EAE induced with MOG peptide (35-55) in C57BL/6 mice are the most frequently used model and is a reliable, reproducible and well characterized model. The immunogenic epitope MOG35-55 is emulsified in CFA and injected s.c. followed by two pertussis toxin injections i.p. (d0 and day 2). Mice develop a monophasic EAE with ascending flaccid paralysis around 1-2 weeks after immunization. Myelin-specific T cells are activated in the periphery and migrate into the CNS across the blood-brain-barrier. Upon entry into the CNS, T cells are re-activated by antigen-presenting cells, ultimately resulting in demyelination and axonal cell death. Pertussis toxin has been suggested to modulate the blood-brain barrier.

MOG35-55 induced EAE is a severe monophasic, demyelinating encephalomyelitis with onset after around 1-2 weeks and reaches maximum score a few days later.

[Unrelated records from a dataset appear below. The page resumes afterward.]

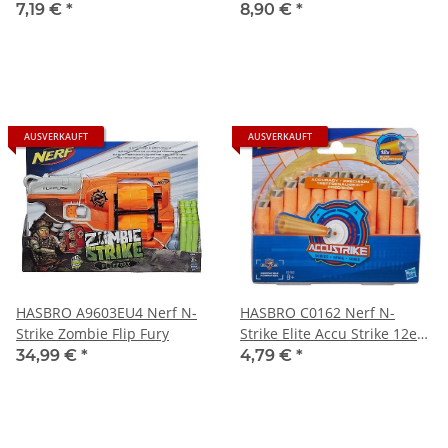
7,19 €
*
8,90 €
*
AUSVERKAUFT
AUSVERKAUFT
HASBRO A9603EU4 Nerf N-
HASBRO C0162 Nerf N-
Strike Zombie Flip Fury
Strike Elite Accu Strike 12er
Dart Nachfüllpack
34,99 €
*
4,79 €
*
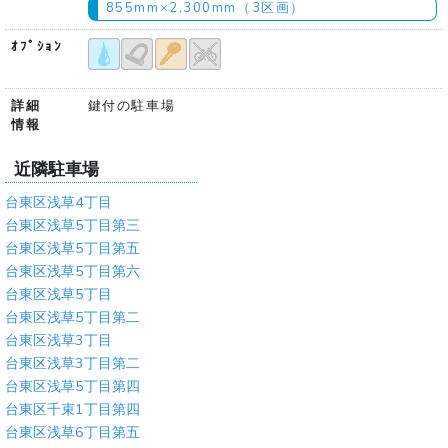
855mm×2,300mm（3区画）
ｵﾌﾟｼｮﾝ
詳細
鍵付の駐車場
情報
近隣駐車場
台東区浅草4丁目
台東区浅草5丁目第三
台東区浅草5丁目第五
台東区浅草5丁目第六
台東区浅草5丁目
台東区浅草5丁目第二
台東区浅草3丁目
台東区浅草3丁目第二
台東区浅草5丁目第四
台東区千束1丁目第四
台東区浅草6丁目第五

In this model, disease is accompanied by demyelination of the CNS, which can be assessed by histology at termination. In addition, recall IL-17 and IFN-g responses from LNs cells can be assayed ex vivo either as a measurement of drug efficacy or prediction of efficacy for selection of lead compounds before in vivo experiment.

PLP induced EAE

Myelin proteolipid protein (PLP) induced EAE in SJL mice results in a relapsing-remitting disease, suitable for studies of efficacy. The encephalogenic peptide aa 139-151 is emulsified in adjuvant and injected s.c. Disease can be boosted with injection of pertussis toxin. Mice develop a relapsing EAE with ascending flaccid paralysis around 1-2 weeks after immunization. Autoreactive T cells are activated in the periphery and migrate into the CNS across the blood-brain-barrier. Upon entry into the CNS, T cells are re-activated by antigen-presenting cells, ultimately resulting in demyelination and axonal cell death. PLP-induced EAE is a severe and demyelinating encephalomyelitis with a relapsing-remitting disease course. The disease is CD4+ T cell mediated and dependent on both Th1 and Th17 cells. T cells, B cells and macrophages are recruited to the inflammatory site resulting in demyelination and axonal loss. IL-17 and IFN-g responses from LNs cells can be assayed ex vivo as estimation of drug efficacy in vivo or prediction of efficacy for selection of lead compounds before in vivo experiment.